The correlation function in ClinicoPath provides comprehensive correlation analysis for exploring relationships between continuous variables. It supports multiple correlation methods (Pearson, Spearman, Kendall), significance testing, confidence intervals, and various visualization options. The function is designed for clinical researchers who need robust correlation analysis with publication-ready output.

Note: In this vignette, plot generation is disabled (plots = FALSE) to ensure compatibility with the package build process. When using the function interactively in jamovi or R, set plots = TRUE to generate the visualizations described.

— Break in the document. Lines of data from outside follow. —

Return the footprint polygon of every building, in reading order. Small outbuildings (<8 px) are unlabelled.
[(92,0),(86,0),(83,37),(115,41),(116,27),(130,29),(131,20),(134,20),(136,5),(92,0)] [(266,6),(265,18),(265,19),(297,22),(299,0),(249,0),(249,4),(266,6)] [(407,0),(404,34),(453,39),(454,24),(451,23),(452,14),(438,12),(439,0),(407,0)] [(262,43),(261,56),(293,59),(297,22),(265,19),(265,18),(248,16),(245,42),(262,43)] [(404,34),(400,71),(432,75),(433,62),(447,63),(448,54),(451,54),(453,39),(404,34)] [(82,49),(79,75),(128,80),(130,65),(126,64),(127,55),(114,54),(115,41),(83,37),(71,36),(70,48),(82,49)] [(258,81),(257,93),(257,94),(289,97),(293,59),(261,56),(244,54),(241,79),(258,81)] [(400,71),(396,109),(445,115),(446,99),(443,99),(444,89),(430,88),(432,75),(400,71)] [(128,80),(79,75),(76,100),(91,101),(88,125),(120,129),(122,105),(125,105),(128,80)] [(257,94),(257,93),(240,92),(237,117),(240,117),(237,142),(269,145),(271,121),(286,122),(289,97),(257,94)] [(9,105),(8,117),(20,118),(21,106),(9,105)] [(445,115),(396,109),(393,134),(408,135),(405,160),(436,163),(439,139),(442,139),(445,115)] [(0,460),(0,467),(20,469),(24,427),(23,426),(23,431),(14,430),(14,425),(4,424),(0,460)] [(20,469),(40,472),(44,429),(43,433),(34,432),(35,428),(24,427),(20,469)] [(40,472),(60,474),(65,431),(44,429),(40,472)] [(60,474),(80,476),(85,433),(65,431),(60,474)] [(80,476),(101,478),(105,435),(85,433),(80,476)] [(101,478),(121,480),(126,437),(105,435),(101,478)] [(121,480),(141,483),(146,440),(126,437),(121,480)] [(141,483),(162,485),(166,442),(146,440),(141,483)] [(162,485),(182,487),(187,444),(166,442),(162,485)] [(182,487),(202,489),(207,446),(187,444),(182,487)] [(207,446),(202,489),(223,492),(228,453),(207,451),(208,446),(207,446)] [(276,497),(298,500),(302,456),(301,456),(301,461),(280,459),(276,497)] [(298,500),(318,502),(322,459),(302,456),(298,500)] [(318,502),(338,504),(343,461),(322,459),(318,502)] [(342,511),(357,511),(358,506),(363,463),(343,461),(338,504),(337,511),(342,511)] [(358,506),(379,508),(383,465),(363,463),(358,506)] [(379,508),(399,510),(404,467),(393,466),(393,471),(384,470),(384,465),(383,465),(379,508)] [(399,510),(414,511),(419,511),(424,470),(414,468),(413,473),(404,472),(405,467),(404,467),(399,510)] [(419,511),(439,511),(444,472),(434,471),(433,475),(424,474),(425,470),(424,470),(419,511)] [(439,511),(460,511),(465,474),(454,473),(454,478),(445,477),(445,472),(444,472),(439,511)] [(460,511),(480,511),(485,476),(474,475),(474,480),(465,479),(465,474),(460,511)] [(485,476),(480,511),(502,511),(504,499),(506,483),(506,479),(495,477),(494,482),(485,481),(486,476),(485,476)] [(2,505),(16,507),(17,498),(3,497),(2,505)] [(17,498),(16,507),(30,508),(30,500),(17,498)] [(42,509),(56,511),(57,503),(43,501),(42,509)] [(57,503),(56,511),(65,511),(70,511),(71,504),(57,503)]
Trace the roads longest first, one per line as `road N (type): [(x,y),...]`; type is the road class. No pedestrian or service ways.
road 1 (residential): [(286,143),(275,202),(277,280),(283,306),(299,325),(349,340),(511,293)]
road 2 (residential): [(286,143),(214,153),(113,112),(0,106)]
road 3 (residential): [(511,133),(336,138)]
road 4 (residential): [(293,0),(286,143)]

When to Use Correlation Analysis

Correlation analysis is appropriate when: - Examining linear relationships between continuous variables - Exploring associations in biomarker data - Investigating relationships between clinical measurements - Assessing multicollinearity before regression analysis - Validating measurement scales and instruments

Key Features: - Multiple correlation methods for different data types - Significance testing with multiple comparison awareness - Confidence intervals for effect size estimation - Natural language reporting for clinical interpretation - Flexible visualization options

# Load required libraries
library(ClinicoPath)

# Load the histopathology dataset
data(histopathology, package = "ClinicoPath")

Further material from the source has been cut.